Tuesday, August 18, 2009

The Garden in Summer

I haven't written much about the garden this summer, and I'm not sure why. I've done a good deal of revision this year, tearing out the weak and non-performing, rearranging the survivors, and finishing out most of the front. Two of the cape mallows died, and were replaced by red fountain grass, which is a great performer here. (I cannot say the same of the green feather grass, which grows gangly and spreads so much that it may be invasive.) I added more agastache, as it grows well here and attracts all sorts of garden life. Our butterfly bushes seem to attract mostly the standard white butterflies, but we've seen a swallowtail several times, and one monarch! The lizards and the frogs are still in residence, but I don't see them very often.

The weather has ranged from almost comfortable to miserable. We've had a couple of long spells of temperatures in the 80s, which is tolerable here, punctuated by nasty stretches of 100+ degree days. We've only had a few days of smoke, as wildfire season didn't start in June this year. We got some smoke from the La Brea fire though--it's several hundred miles away!

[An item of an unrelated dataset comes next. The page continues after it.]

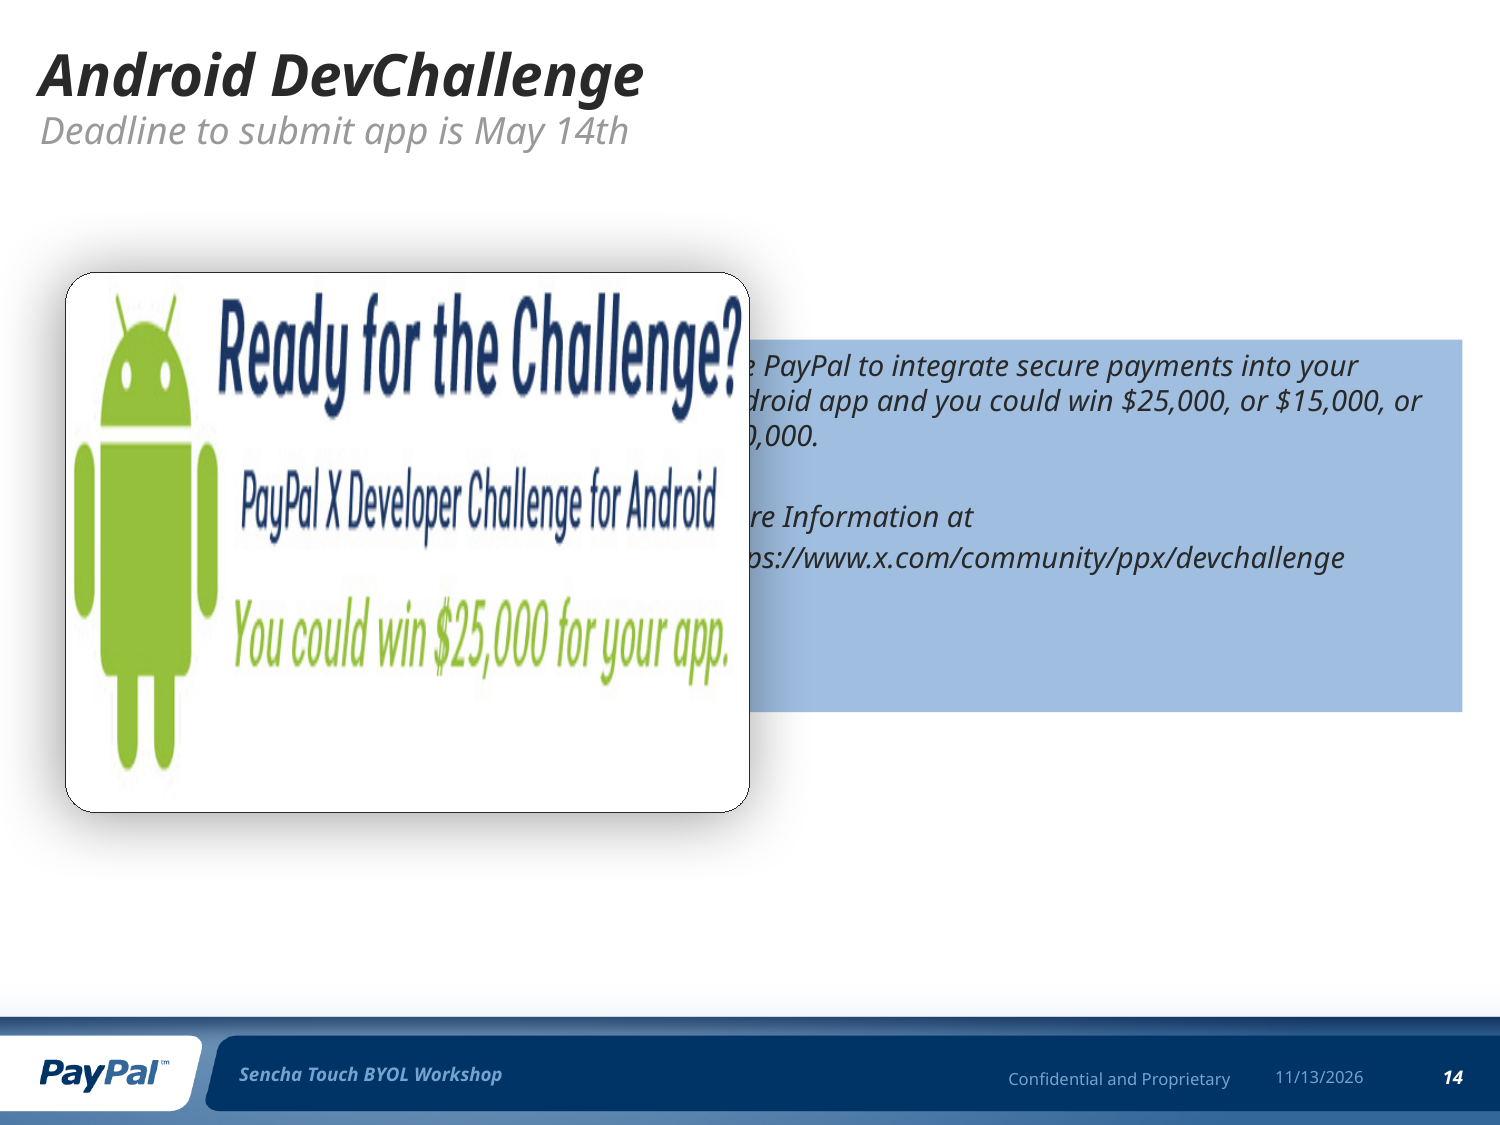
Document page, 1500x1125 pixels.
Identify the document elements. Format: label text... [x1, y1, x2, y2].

It all depends on how the wind blows. It's nothing though like last year, when the smoky haze hung near the ground for weeks, giving us some of the worst air quality in the country. (Public health officials recommended just staying inside.)

I don't have many new pictures. August isn't a month here for new flowers, as the spring-bloomers are long gone, and the fall bloomers haven't come in yet. How often can I expect anyone to be fascinated by yet another picture of my coneflowers? But I should have Tagetes lemonii and Japanese anenome soon, as well as some rebloom of plants that went dormant in the heat.